━━━━━ Records supplied ━━━━━

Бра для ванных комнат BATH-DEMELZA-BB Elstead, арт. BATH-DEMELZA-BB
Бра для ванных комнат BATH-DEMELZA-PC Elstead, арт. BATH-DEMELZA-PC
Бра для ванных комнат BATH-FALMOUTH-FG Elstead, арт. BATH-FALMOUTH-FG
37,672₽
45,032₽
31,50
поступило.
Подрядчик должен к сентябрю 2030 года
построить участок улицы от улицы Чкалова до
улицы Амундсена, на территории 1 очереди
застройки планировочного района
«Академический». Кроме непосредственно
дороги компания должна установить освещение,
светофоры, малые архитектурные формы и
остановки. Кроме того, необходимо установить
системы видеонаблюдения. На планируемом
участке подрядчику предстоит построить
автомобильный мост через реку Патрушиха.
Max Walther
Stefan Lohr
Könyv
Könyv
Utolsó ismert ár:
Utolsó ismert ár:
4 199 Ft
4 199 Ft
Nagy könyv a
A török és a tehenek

━━━━━

**Task requirements**. An exact copy of the lines from the one with "построить участок улицы от улицы Чкалова до" to the final line of the entries is all that the answer should hold.

**Answer section**.
построить участок улицы от улицы Чкалова до
улицы Амундсена, на территории 1 очереди
застройки планировочного района
«Академический». Кроме непосредственно
дороги компания должна установить освещение,
светофоры, малые архитектурные формы и
остановки. Кроме того, необходимо установить
системы видеонаблюдения. На планируемом
участке подрядчику предстоит построить
автомобильный мост через реку Патрушиха.
Max Walther
Stefan Lohr
Könyv
Könyv
Utolsó ismert ár:
Utolsó ismert ár:
4 199 Ft
4 199 Ft
Nagy könyv a
A török és a tehenek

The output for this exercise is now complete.